漫画『君たちはどう生きるか』から紐解く「大衆の気分」

漫画『君たちはどう生きるか』が発売3ヶ月で100万部を超えるミリオンセラーになっています。30年以上も前に出版された書籍のリバイバル版が、なぜ今頃になって再び流行ったのでしょうか。 ただの一過性なのか、それとも消費者のトレンドの変化を表わしているのか。気になるところです。

この点について、漫画『君たちはどう生きるか』に関わったコルク代表の佐渡島庸平氏が2018年1月1日の日経MJ(5面)の取材でこう答えていました。

「現代は人が触れる情報量が多くなりすぎました。何を手に取ればいいのか、みんな分からなくなって、売れているものが加速的に売れる時代だと思います」(中略)
「自分たちが本当に面白いと感じるものをつくろうとすると、少ない人数ですが『この10年で一番良い』という大絶賛の人が出てきて、売れるようになります」

 

似たコメントをアニメ『けものフレンズ』監督のたつき氏が同紙面にコメントしています。

「ニッチかもしれないけど自分と同じ感性の人たちが本当に欲しいものをつくろうと、自分自身が見たいものを小細工せずつくったら、そういう人たちが強烈に推してくれたんです。
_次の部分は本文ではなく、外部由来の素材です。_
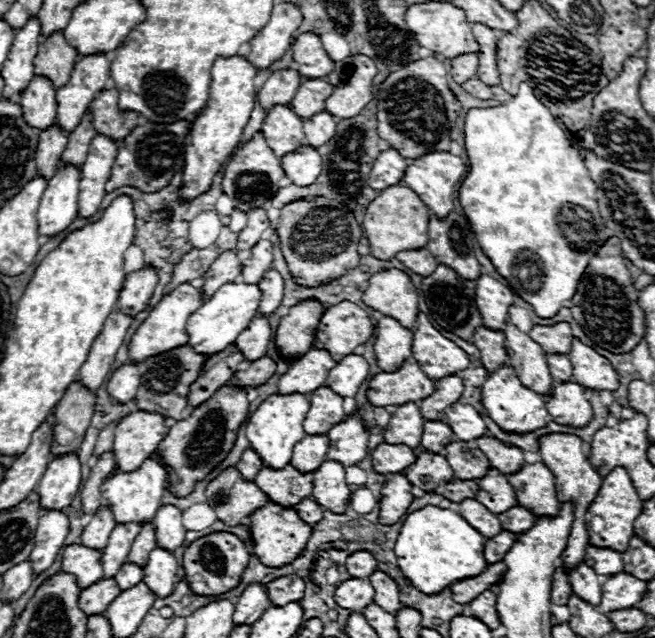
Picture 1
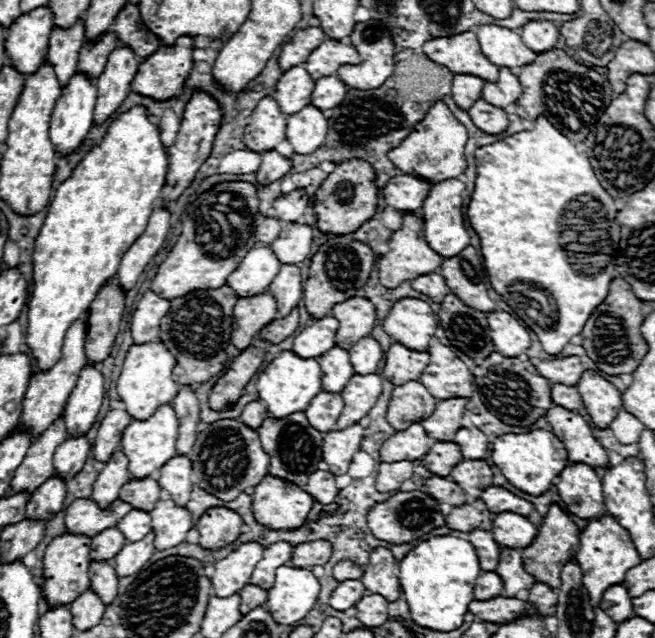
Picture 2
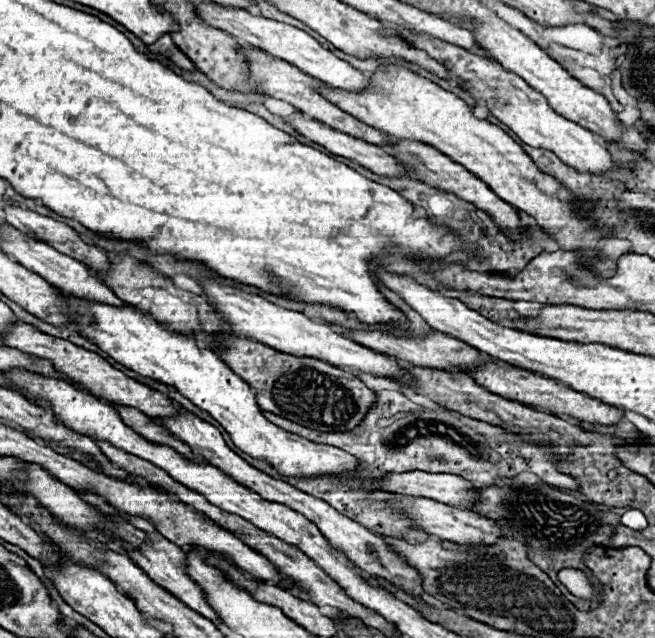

けものフレンズは視聴者100人のうち1人に刺さる作品というイメージで、多分人気が出た後もこの確率は変わっていない。ただ、ネットで話題が広がるにつれて分母が大きくなり、たくさんのニッチな方が見てくれた結果のヒットだと思います」

 

紙面は変わり(1面)、私の感性マーケティングの師匠でもある黒川伊保子氏の記事が掲載されていました。狙っての記事なのかは分かりませんが、先ほどの2名のコメントを脳科学の見地から裏付ける内容になっています。

「大衆の気分は56年1サイクルで変わる」と話すのは、人工知能研究などを経て感性分析の第一人者として活躍する黒川伊保子さん。ポスト平成は「『私だけの特別なもの』を愛する時代は終わり、本物にあこがれる時代に移る」と言う。(中略)
1980年代後半以降日本の消費は後退へと向かい、「いいモノをつくるだけじゃだめ。消費者を見よ」と言われ続けてきた。
しかし「この流れのピークは2013年。例えばアッパーブランドのように『プロが一途に作ったもの』とか、皆があこがれるものを求める傾向が少しずつ強まってきている」と黒川さん。(中略)
こうした中で黒川さんが提唱するのは「上から目線」の消費者とのコミュニケーションだ。

 

“大衆の気分”をもう少し分かりやすく言えば、「いつかはクラウン」と言っていた時代、つまり、“大衆が同じものに憧れる(求める)時代”になるということです。企業が「これが本物」と言い、それを一部の消費者が評価したら、後は周りの反応を見て大半の消費者が動き出すのです。

情報過多の時代、何がよいものかを自分で見極めるのは大変な労力です。それよりは、「本物と評価されているなら、それを買っておかないとね」という流れになっていくわけです。

漫画『君たちはどう生きるか』は、過去にも売れた名著であり、いわゆる「本物」の書籍です。本書を時代に合わせて読みやすい形(漫画)に変えてリリースしたところヒットしたわけですが、その背景には黒川氏の言う“大衆の気分”の変化が大きく関与していたのかもしれませんね。もし、黒川氏が言うように大衆の気分に変化が起きているのであれば、今後も名著のリバイバル版が流行るはずです。

それは何も出版業界に限った話ではありません。映画業界やアニメ業界でも同様の事象が起きるはずです。出版、映画、アニメ業界は、大衆の気分の動きを見るのに適していると個人的には思っています。

最近のヒット作品を見てみましょう。2016年には、映画「シン・ゴジラ」が80億円を売り上げるヒット作になりました。アニメ映画では、2017年に『宇宙戦艦ヤマト2202』が公開されましたが不振に終わっています。チョイスが悪いです。

私が個人的に期待しているのが、2018年4月放映予定の『銀河英雄伝説』、2019年4月放映予定の『ファーストガンダム』のリメイク版です(実はめっちゃ楽しみ)。

当然、名作なら何でも売れるわけではありません。時代背景を鑑み、どの作品を選ぶか、どんなリメイクを施すのかも重要です。

偏った業界で解説をしましたが、論旨は「今後は、100人中1人が絶対に喜ぶ商品であると企業が自信を持って提供できる商品がヒットする」です。多数の満足よりも、少数の大満足を狙った商品が結果的にヒットする時代に入りつつあるのです。